TOPEKA — Senators and representatives plunged into conflict Thursday about placement on statewide ballots of a constitutional amendment countering the Kansas Supreme Court’s observation public schools could be shut down absent correction of school finance inadequacies.
A series of special-interest organizations supportive of K-12 public schools serving 460,000 students expressed skepticism about advancing an amendment to the Kansas Constitution during a special session of the Legislature next week.
Two conservative organizations, Kansas Policy Institute and the Kansas Chamber, offered testimony in support of putting an amendment on the November ballot to restrain the Supreme Court.
“The constitution must be amended to permanently resolve the litigation cycle and get the focus back in the classroom where it belongs,” said KPI representative David Dorsey.

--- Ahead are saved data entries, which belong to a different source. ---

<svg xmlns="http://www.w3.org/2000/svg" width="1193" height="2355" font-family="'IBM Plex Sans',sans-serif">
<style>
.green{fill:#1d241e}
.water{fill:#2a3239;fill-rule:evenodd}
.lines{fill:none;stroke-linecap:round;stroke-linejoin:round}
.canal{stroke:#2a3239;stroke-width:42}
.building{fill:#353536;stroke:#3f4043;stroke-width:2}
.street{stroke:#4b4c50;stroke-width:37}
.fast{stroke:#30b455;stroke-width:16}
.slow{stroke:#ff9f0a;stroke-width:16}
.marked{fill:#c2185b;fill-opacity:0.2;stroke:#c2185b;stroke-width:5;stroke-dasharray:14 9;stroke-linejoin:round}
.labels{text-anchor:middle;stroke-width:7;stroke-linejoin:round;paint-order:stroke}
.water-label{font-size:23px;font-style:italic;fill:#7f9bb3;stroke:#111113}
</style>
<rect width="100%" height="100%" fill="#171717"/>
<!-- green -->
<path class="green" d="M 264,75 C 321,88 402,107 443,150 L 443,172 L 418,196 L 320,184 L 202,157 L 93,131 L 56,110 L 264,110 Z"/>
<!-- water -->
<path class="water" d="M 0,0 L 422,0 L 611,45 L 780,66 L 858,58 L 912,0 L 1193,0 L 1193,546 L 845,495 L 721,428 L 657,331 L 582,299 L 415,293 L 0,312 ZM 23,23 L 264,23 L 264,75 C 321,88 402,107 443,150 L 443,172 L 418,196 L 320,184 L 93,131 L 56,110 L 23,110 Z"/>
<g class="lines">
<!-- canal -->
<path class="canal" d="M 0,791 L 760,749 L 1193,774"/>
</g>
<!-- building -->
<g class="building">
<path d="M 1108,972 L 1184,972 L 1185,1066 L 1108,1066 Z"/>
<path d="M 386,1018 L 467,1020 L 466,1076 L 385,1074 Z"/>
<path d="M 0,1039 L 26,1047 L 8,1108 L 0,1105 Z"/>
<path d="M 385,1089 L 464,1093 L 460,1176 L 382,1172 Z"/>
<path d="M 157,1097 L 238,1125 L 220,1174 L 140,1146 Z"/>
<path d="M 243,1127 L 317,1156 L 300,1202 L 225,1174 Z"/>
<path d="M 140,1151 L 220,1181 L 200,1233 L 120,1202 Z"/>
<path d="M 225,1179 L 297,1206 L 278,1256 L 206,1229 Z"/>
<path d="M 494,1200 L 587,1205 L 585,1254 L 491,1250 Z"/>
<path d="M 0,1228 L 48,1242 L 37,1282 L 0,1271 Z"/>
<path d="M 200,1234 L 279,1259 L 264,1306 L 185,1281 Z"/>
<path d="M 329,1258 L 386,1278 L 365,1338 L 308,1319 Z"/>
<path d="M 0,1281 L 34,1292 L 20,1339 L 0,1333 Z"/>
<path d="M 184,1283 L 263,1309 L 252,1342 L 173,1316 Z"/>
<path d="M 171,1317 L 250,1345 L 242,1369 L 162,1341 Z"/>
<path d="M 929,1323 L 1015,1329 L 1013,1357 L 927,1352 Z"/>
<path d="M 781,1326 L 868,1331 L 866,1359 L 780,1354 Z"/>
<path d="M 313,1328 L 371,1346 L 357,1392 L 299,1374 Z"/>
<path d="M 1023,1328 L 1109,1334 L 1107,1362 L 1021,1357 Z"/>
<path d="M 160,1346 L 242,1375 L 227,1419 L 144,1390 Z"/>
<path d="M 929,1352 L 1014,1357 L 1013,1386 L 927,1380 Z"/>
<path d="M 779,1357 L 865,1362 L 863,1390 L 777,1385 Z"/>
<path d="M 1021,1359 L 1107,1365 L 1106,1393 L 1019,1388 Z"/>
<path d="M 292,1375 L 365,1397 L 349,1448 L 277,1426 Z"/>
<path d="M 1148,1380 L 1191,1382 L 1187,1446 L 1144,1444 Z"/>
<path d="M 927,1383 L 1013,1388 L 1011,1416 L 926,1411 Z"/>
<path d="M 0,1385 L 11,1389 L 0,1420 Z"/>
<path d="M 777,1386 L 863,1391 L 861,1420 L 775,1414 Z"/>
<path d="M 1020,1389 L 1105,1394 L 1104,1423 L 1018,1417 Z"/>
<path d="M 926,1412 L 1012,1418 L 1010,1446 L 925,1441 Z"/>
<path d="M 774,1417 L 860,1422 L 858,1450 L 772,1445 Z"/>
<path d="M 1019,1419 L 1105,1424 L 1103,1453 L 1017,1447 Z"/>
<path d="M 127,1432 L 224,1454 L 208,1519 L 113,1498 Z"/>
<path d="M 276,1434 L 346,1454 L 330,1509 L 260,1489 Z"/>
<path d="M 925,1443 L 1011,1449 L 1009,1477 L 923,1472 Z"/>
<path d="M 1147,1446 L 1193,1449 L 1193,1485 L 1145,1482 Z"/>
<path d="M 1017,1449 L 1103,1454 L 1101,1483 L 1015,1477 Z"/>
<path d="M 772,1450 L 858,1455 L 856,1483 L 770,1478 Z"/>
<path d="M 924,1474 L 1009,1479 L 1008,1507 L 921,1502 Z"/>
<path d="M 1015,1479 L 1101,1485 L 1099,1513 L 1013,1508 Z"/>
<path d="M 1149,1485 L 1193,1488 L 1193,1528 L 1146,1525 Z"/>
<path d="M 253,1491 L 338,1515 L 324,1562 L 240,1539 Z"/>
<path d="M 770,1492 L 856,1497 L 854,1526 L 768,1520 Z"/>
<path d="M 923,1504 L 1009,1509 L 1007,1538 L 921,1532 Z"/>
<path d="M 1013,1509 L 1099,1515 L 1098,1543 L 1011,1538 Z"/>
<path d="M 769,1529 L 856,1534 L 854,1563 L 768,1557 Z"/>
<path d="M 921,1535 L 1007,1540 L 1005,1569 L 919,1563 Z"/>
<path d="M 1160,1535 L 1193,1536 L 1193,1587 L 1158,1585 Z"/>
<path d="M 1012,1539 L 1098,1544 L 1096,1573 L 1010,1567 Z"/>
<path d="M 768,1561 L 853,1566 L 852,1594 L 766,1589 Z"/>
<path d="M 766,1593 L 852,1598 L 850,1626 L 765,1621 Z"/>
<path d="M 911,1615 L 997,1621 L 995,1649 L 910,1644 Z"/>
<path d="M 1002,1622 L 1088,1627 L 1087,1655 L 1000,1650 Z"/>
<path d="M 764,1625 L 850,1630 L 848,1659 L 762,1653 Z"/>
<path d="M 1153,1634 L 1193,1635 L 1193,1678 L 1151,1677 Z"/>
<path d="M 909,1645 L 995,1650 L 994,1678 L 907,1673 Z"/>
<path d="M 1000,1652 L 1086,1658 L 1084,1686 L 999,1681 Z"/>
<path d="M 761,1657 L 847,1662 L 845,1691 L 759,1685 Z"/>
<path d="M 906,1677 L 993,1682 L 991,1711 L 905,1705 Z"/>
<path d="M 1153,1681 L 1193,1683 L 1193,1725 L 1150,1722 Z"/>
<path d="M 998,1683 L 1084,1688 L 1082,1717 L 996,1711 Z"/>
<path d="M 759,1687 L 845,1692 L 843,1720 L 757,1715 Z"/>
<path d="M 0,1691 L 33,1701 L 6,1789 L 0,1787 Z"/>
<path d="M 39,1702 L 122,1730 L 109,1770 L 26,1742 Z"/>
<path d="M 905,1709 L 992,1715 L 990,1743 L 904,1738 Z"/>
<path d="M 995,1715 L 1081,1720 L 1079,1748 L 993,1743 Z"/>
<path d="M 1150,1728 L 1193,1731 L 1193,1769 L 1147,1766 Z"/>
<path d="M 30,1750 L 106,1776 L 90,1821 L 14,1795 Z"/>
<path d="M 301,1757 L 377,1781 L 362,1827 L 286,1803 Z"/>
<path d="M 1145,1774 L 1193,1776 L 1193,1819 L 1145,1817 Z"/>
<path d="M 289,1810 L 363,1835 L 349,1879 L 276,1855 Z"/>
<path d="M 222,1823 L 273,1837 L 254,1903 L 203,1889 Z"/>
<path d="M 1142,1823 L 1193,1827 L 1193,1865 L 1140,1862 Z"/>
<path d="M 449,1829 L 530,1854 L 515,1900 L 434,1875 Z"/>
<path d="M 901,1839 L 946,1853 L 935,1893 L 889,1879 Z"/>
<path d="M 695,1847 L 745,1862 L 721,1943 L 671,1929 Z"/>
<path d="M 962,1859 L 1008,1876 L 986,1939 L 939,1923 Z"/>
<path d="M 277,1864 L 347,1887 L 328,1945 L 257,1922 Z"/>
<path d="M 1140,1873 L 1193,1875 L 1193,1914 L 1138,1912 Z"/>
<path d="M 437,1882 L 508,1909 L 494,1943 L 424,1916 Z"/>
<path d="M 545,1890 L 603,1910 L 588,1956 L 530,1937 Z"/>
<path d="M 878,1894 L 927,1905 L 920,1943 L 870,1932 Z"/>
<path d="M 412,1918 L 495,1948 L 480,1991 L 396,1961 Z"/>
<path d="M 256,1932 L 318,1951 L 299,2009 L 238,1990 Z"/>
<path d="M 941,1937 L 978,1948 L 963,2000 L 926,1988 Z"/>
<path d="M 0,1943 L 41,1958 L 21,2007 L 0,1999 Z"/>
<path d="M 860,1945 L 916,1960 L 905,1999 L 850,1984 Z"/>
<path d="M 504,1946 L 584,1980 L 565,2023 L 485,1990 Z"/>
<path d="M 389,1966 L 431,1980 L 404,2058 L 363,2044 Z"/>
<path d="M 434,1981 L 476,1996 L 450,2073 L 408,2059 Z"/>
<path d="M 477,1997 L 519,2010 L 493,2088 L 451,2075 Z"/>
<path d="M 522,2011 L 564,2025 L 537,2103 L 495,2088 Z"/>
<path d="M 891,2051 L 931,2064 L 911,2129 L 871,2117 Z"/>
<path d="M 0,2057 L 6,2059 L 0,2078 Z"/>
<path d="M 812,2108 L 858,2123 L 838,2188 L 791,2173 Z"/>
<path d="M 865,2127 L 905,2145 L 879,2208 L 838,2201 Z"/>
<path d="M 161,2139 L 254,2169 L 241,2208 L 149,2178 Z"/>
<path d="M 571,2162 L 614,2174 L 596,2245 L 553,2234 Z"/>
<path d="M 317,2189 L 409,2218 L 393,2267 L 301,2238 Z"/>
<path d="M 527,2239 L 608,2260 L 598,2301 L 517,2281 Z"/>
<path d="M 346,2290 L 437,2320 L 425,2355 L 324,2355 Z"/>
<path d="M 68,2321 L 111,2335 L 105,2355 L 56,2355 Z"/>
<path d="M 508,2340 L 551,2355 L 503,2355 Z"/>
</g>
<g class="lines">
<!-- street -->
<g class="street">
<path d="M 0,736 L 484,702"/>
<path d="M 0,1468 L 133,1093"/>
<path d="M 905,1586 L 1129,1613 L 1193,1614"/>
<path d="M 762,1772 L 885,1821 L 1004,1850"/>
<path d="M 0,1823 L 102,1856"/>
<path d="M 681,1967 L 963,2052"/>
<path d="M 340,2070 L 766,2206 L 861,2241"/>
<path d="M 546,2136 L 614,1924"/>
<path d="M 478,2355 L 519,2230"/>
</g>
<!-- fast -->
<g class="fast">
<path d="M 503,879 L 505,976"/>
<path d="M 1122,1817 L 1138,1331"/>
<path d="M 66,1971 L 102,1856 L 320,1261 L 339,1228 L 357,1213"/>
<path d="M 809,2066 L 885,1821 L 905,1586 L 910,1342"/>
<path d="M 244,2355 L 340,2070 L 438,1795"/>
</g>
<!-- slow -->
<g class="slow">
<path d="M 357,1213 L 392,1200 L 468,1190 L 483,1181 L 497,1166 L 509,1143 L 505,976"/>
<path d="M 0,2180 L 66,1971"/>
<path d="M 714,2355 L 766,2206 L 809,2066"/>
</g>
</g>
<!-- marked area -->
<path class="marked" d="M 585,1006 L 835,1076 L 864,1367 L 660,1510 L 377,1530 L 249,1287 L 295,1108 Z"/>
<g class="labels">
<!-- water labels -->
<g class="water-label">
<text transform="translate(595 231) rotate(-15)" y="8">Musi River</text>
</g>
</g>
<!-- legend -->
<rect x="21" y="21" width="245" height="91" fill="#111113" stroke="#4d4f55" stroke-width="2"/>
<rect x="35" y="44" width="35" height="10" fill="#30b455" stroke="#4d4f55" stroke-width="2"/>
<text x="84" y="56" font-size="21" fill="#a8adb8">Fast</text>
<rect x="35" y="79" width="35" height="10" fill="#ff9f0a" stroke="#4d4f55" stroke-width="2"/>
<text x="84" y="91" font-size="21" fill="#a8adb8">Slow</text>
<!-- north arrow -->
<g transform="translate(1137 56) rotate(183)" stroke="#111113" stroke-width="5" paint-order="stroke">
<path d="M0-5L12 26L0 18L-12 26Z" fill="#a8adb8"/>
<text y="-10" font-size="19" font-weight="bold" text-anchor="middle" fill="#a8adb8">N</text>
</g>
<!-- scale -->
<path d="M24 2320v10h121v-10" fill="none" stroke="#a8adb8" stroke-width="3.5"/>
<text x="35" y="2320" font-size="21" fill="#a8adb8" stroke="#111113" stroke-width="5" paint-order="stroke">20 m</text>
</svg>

He said existing language in the constitution — adopted 50 years ago — mandating the state provide “suitable” public education ought to be stricken to make it nearly impossible for plaintiff school districts to advance lawsuits on school funding. He proposed a second amendment to guarantee a certain level of state aid to districts, but if academic goals weren’t met, the students would be given vouchers to attend schools of his or her choice.
Legislative staff drafted a pair of constitutional amendments modeled on a state law forbidding the judicial branch from blocking distribution of $4 billion in state education funding and setting the stage for a shutdown. This 2005 anti-closure law, a byproduct of the last special session on education funding, would be modified to prevent the legislative and judicial branches from locking down schools in the future.
Mark Tallman, who spoke on behalf of three associations serving school board members, administrators and superintendents, said a Supreme Court order pulling the plug on schools would be detrimental to all students. He questioned necessity of rewriting the constitution based on political response to the latest school-finance litigation.
“The people of Kansas placed the requirement for suitable finance of the educational interests of the state in the state constitution precisely in order to provide a higher standard than ordinary legislative majorities,” Tallman said. “A constitutional right or requirement that cannot be enforced is no right at all.”
In May, justices of the state’s highest court ruled inequities remained in state aid and those ought to be resolved by June 30. Gov. Sam Brownback and the Legislature answered by ordering a special session scheduled to start June 23.
The immediate constitutional flaw could be corrected with infusion of $38 million, but an extra $12 million would be necessary to hold harmless other districts in the state. The issue at hand centers on equity of state spending to education.
The Supreme Court hasn’t ruled yet on the adequacy of state funding, a potentially more expensive conflict raised when a handful of school districts filed suit against the state.
In advance of the election-year special session at the Capitol, members of the House and Senate Judiciary committees got together to search for consensus on imposition of a constitutional rebuttal blocking school closures, as well as ideas for meeting the financial equity issue. The group of legislators planned to reconvene today.
A state constitutional amendment requires backing by two-thirds of House and Senate members. If attained, the language moves to a statewide ballot. It requires a simple majority of Kansas voters for approval.
No politician or lobbyist on the first day of debate went on record in favor of locking schoolhouse doors, but evidence emerged of deep division among legislators about inserting a no-closure constitutional provision on ballots in November.
“There are a lot of people on this committee tired of litigation,” said Rep. Annie Kuether, D-Topeka. “Doesn’t this just invite more litigation?”
Hutchinson Rep. Jan Pauls said consideration could be given to changing state law so the school amendment could be added to the August primary ballot.
The Republican said a complicating factor was federal law prescribing the minimum time given to vote by mail ballot for Kansans in the military or living overseas. Apparently, that deadline was Thursday.
“I know we’ve been out of compliance with that before,” Pauls said. “In theory, if the Legislature wanted to, we could change that date.”
Rep. Fred Patton, R-Topeka, said the Legislature had no business drafting constitutional amendments in a hastily called special session and in the middle of primary campaigns for every House and Senate seat.
“If we’re going to do it, it should be done during the regular session,” Patton said.
Sen. Julia Lynn, an Olathe Republican, expressed frustration with the Supreme Court moving the target on public school finance.
“How much is enough? What is the number? Every time we put a number on it, it’s never enough,” Lynn said.
Kansas legislative researchers could find only one instance — New Jersey, in 1975 — when a state supreme court forced closure of public schools. That state’s schools remained closed for eight days. In ongoing litigation in Washington state, the court found the state in contempt before ordering a fine of $100,000 per day.